EXERCISE AIM
Transcribe all of the following data verbatim, reproducing every line without alteration.

DATASET EXCERPT

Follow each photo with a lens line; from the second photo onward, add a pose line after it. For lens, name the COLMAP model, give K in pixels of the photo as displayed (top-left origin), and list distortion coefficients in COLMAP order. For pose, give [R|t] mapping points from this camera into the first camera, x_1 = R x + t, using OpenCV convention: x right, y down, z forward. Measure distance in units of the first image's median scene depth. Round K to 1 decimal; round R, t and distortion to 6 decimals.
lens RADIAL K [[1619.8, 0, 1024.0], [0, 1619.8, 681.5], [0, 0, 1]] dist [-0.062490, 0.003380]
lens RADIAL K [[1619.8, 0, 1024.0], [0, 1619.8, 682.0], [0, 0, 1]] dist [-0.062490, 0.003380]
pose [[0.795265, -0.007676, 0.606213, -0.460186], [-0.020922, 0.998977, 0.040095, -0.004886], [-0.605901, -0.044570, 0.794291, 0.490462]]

OUTPUT OF THE TASK
Follow each photo with a lens line; from the second photo onward, add a pose line after it. For lens, name the COLMAP model, give K in pixels of the photo as displayed (top-left origin), and list distortion coefficients in COLMAP order. For pose, give [R|t] mapping points from this camera into the first camera, x_1 = R x + t, using OpenCV convention: x right, y down, z forward. Measure distance in units of the first image's median scene depth. Round K to 1 decimal; round R, t and distortion to 6 decimals.
lens RADIAL K [[1619.8, 0, 1024.0], [0, 1619.8, 681.5], [0, 0, 1]] dist [-0.062490, 0.003380]
lens RADIAL K [[1619.8, 0, 1024.0], [0, 1619.8, 682.0], [0, 0, 1]] dist [-0.062490, 0.003380]
pose [[0.795265, -0.007676, 0.606213, -0.460186], [-0.020922, 0.998977, 0.040095, -0.004886], [-0.605901, -0.044570, 0.794291, 0.490462]]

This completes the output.